**TASK STATEMENT:** Continue the book challenge thread from the point where it stops.

**DOCUMENT PASSAGE:**
========================

Here we go! My first time in a book challenge.

1. Brideshead Revisited - Evelyn Waugh
2. Too Big to Fail - Andrew Ross Sorkin
3. The Two Trillion Dollar Meltdown - Charles R. Morris
4. When Genius Failed - Roger Lowenstein
5. Can You Forgive Her? - Anthony Trollope
6. House of Cards - William D. Cohan
7. The Comedians - Graham Greene
8. Raise High the Roof Beam, Carpenters - J.D. Salinger
9. The Bell Jar - Sylvia Plath
10. The Lost Estate - Alain-Fournier
11. A Passage to India - E. M. Forster
12. White Noise - Don DeLillo
13. Animal, Vegetable, Miracle - Barbara Kingsolver
14. The Maltese Falcon - Dashiell Hammett
15. Ethan Frome - Edith Wharton
16. Macroeconomic Patterns and Stories - Edward Leamer
17. Lady with Lapdog and Other Stories - Anton Chekhov
18. Phineas Finn - Anthony Trollope
19. Uncle Tom's Cabin - Harriet Beecher Stowe
20. Modern Macroeconomics: Its Origins, Development and Current State - Brian Snowdon and Howard R. Vane
21. Norwegian Wood - Haruki Murakami
22. The Origin of Wealth - Eric D. Beinhocker
23. Oliver Twist - Charles Dickens
24. The Devil's Company - David Liss
25. The Moonstone - Wilkie Collins
26. Fool's Gold - Gillian Tett
27. What I Talk About When I Talk About Running - Haruki Murakami

2drneutron
Dec 31, 2009, 9:54 pm

Welcome!

3alcottacre
Jan 1, 2010, 6:28 am

Glad you could join us for the challenge in 2010!

4kidzdoc
Jan 1, 2010, 6:37 am

Welcome! I'll follow your thread closely.

========================

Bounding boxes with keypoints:
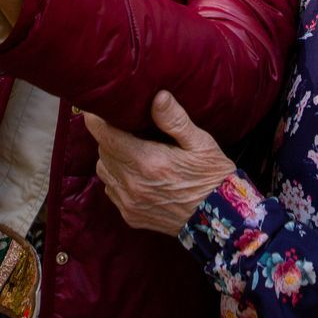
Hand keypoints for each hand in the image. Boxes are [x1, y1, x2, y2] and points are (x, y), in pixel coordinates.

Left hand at [85, 92, 234, 235]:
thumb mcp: (200, 143)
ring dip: (111, 157)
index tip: (98, 109)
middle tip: (125, 126)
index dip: (97, 119)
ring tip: (131, 149)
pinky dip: (117, 177)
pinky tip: (136, 172)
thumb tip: (157, 96)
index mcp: (147, 162)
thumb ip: (175, 120)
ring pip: (104, 169)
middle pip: (103, 150)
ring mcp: (129, 202)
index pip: (105, 136)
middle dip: (109, 135)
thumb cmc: (212, 177)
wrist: (221, 221)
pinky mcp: (131, 215)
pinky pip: (111, 189)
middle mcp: (133, 184)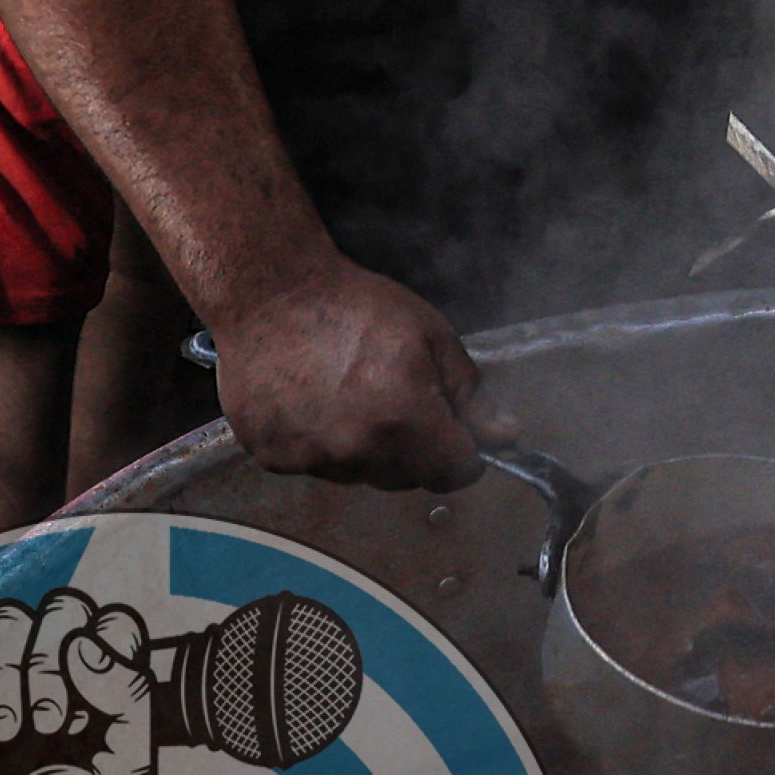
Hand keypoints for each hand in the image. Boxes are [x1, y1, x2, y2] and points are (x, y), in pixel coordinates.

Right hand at [209, 256, 484, 489]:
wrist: (270, 297)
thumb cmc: (355, 307)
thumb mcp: (434, 337)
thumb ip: (471, 395)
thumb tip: (503, 434)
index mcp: (405, 422)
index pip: (454, 474)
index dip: (465, 455)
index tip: (459, 435)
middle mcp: (356, 451)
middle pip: (408, 478)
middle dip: (418, 448)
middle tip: (400, 398)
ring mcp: (310, 459)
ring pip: (363, 474)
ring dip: (370, 449)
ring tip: (354, 395)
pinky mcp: (274, 458)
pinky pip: (319, 466)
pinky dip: (325, 445)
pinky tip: (318, 403)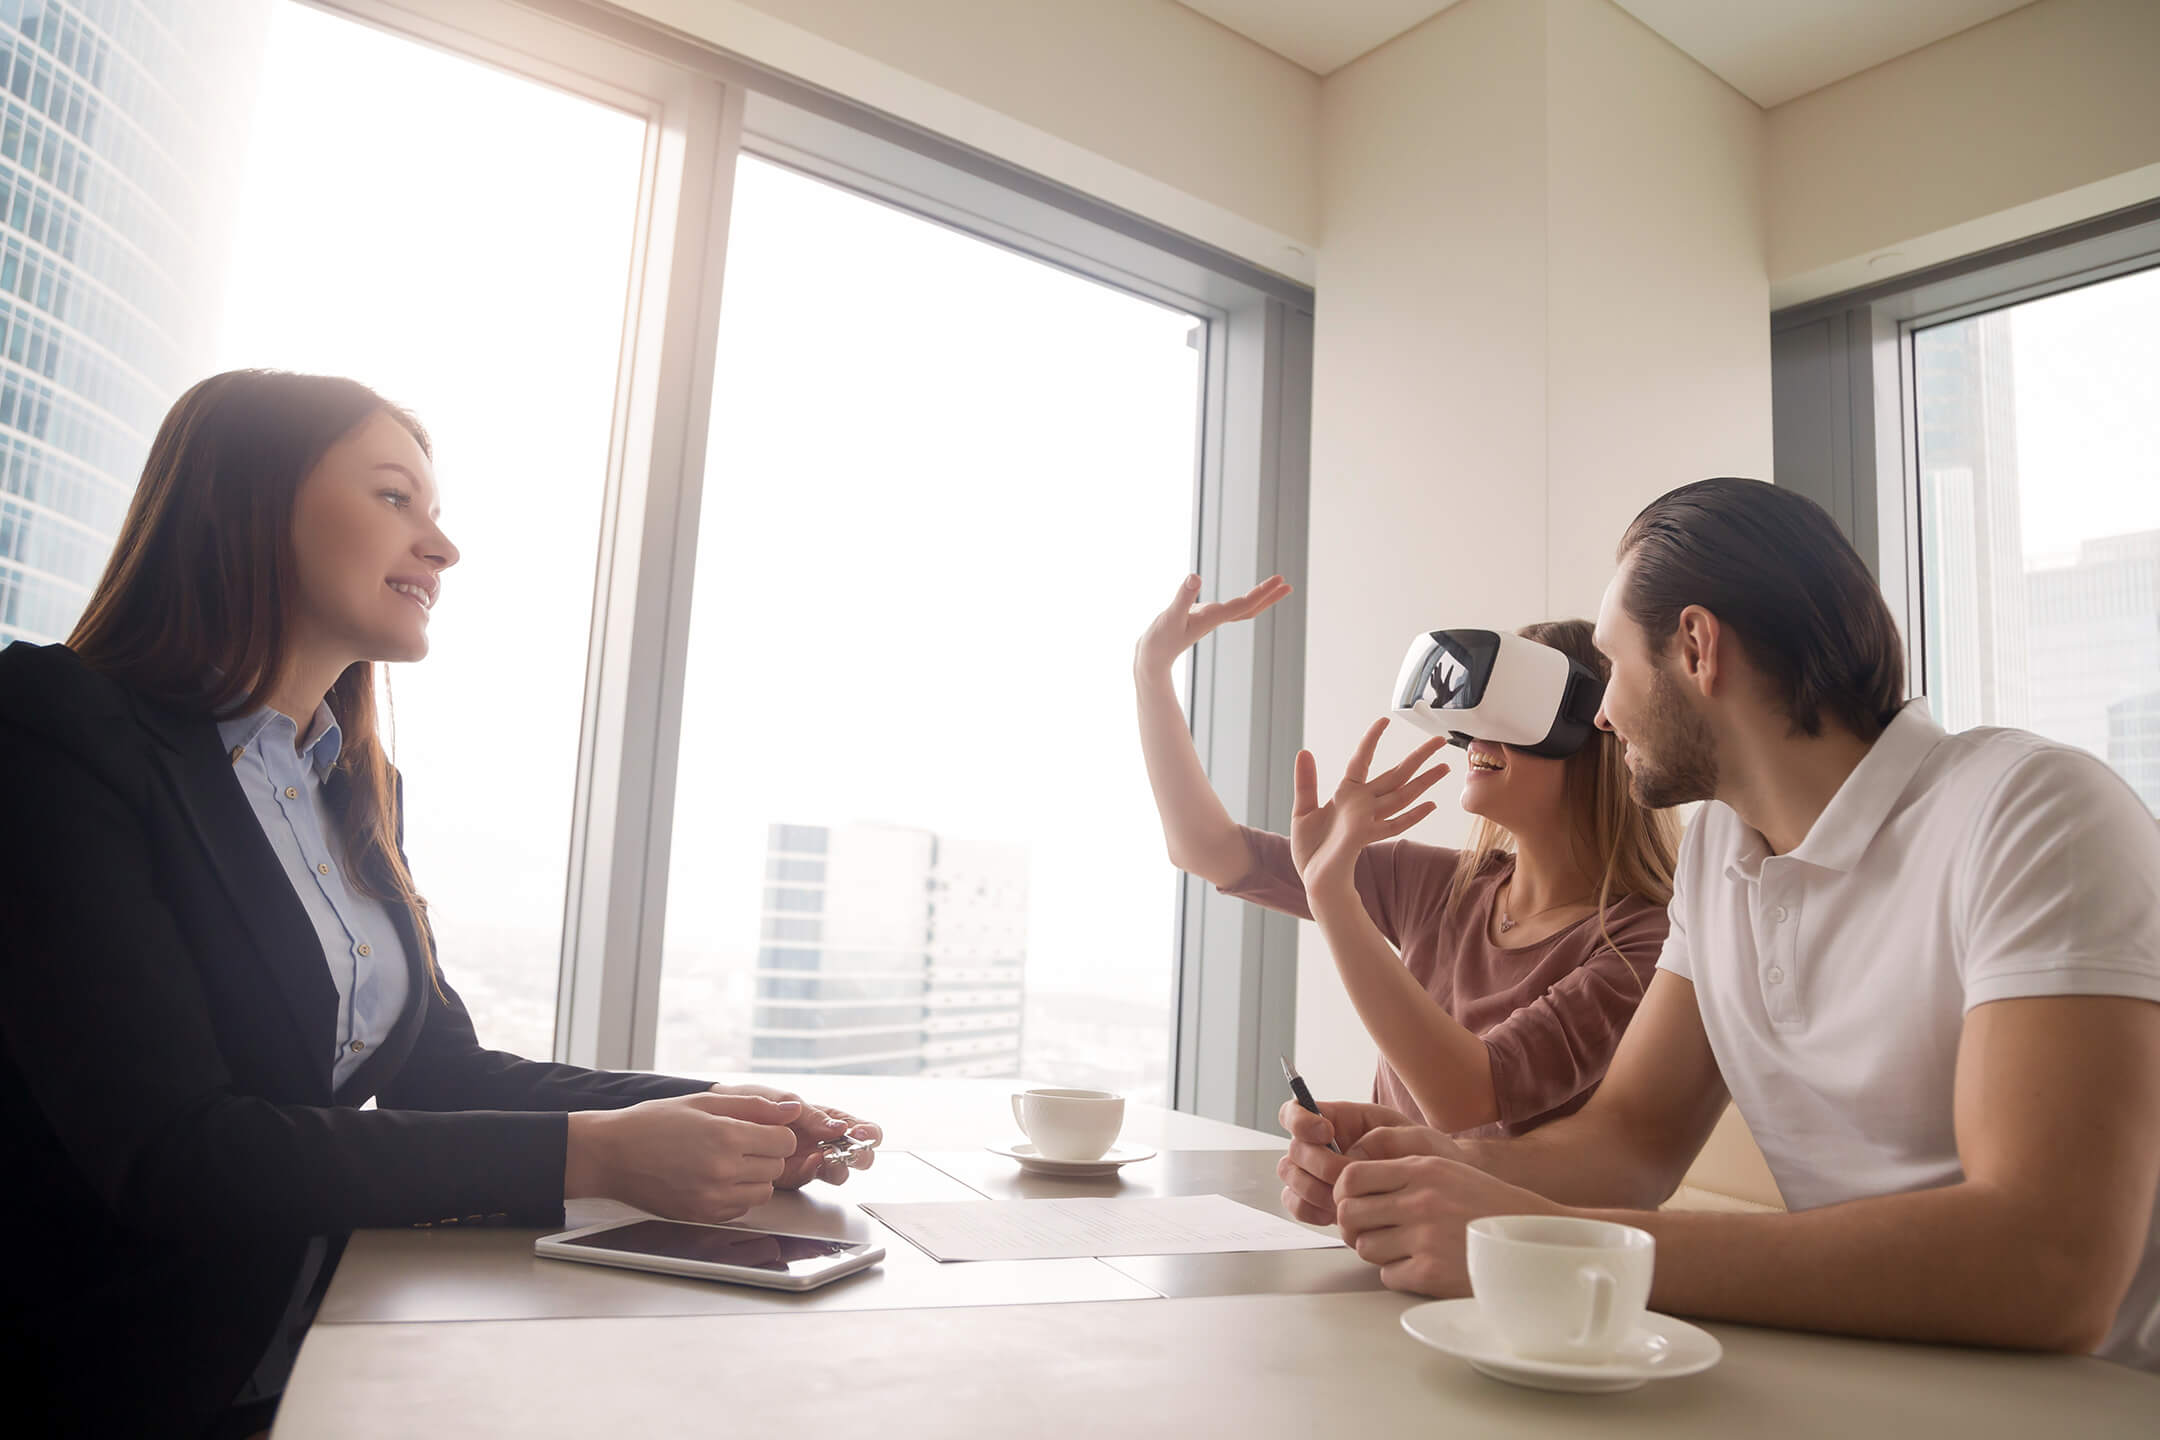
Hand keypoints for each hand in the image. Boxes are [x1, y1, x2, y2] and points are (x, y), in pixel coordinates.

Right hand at [565, 1092, 800, 1223]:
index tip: (760, 1129)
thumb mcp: (704, 1102)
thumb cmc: (653, 1123)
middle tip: (739, 1143)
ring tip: (727, 1161)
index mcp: (726, 1137)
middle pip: (777, 1167)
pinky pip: (741, 1208)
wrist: (612, 1155)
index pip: (785, 1141)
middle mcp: (723, 1171)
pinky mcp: (702, 1216)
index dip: (776, 1132)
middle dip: (766, 1153)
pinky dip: (736, 1195)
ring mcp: (712, 1198)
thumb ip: (753, 1106)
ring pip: (764, 1191)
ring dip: (755, 1176)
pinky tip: (713, 1179)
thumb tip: (794, 1110)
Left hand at [711, 1082, 882, 1188]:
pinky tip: (811, 1163)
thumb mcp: (776, 1099)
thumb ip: (806, 1112)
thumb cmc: (744, 1102)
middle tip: (856, 1152)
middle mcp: (818, 1140)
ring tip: (829, 1157)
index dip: (866, 1132)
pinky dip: (813, 1172)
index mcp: (819, 1116)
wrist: (711, 1121)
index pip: (853, 1125)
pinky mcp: (790, 1176)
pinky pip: (809, 1178)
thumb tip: (834, 1126)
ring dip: (839, 1165)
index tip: (864, 1135)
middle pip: (853, 1151)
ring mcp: (806, 1159)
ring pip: (836, 1169)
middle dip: (860, 1154)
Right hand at [1134, 573, 1290, 677]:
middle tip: (1287, 584)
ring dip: (1259, 598)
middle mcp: (1215, 619)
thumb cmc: (1159, 641)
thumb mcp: (1170, 617)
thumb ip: (1183, 598)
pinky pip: (1229, 609)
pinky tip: (1245, 598)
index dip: (1264, 593)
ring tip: (1274, 587)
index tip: (1280, 581)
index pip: (1245, 605)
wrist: (1151, 660)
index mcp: (1212, 618)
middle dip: (1269, 596)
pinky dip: (1242, 601)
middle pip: (1249, 608)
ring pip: (1241, 609)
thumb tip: (1195, 577)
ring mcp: (1209, 619)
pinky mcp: (1200, 618)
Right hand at [1275, 1098, 1427, 1223]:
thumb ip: (1379, 1139)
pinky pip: (1297, 1204)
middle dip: (1317, 1164)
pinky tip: (1332, 1214)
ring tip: (1342, 1199)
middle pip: (1294, 1149)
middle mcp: (1321, 1145)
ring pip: (1291, 1177)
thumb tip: (1349, 1156)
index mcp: (1338, 1119)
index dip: (1301, 1120)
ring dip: (1312, 1189)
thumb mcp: (1412, 1137)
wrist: (1437, 1191)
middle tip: (1344, 1176)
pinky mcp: (1317, 1200)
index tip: (1325, 1132)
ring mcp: (1316, 1174)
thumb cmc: (1426, 1157)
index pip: (1296, 1111)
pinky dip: (1309, 1210)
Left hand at [1290, 718, 1450, 891]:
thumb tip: (1304, 751)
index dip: (1371, 741)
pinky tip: (1430, 805)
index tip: (1383, 720)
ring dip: (1423, 782)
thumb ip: (1306, 782)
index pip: (1361, 760)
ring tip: (1444, 767)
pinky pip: (1394, 825)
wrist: (1313, 879)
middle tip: (1439, 741)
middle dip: (1417, 758)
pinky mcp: (1366, 837)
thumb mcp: (1302, 810)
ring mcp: (1367, 820)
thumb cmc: (1311, 848)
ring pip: (1401, 796)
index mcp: (1347, 794)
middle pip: (1395, 775)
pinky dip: (1412, 815)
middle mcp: (1363, 804)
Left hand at [1334, 1154, 1562, 1295]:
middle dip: (1353, 1225)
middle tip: (1370, 1231)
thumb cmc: (1486, 1205)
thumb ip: (1402, 1172)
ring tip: (1403, 1248)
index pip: (1351, 1176)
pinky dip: (1398, 1274)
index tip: (1351, 1203)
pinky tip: (1421, 1266)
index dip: (1342, 1193)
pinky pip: (1387, 1275)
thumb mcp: (1447, 1170)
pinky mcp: (1431, 1273)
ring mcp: (1425, 1237)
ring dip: (1377, 1251)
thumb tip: (1348, 1186)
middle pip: (1349, 1214)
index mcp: (1422, 1169)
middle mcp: (1420, 1200)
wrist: (1533, 1240)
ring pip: (1365, 1248)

========================

**THE ANSWER:**
5cushlareads
Jan 7, 2010, 2:55 pm

Starred you! I read Brideshead Revisited last year and really enjoyed it.

Are you going to post reviews or put them on the work page?

6sbnicar
Edited: Jan 9, 2010, 12:39 am

cmt, I probably won't post too many reviews here (since I don't review most of the books I read). I may for some of the non-fiction since I feel more comfortable reviewing that sort of thing. Speaking of non-fiction...

7cushlareads
Jan 8, 2010, 12:20 pm

OK you have to post a review of this one, because I've almost bought it several times now! He's the Dealbook guy, right? What was it like?

8sbnicar
Jan 8, 2010, 12:39 pm

Actually I was planning on posting a review for this one. You're correct that Sorkin is the Dealbook guy for the NYT. Overall, a very interesting read. A pretty exhaustive blow by blow of the events leading up to the Lehman bankruptcy through the passage of TARP. Not much analysis, but I don't think that was his point in writing the book. I would definitely recommend it. I'll post more on it later.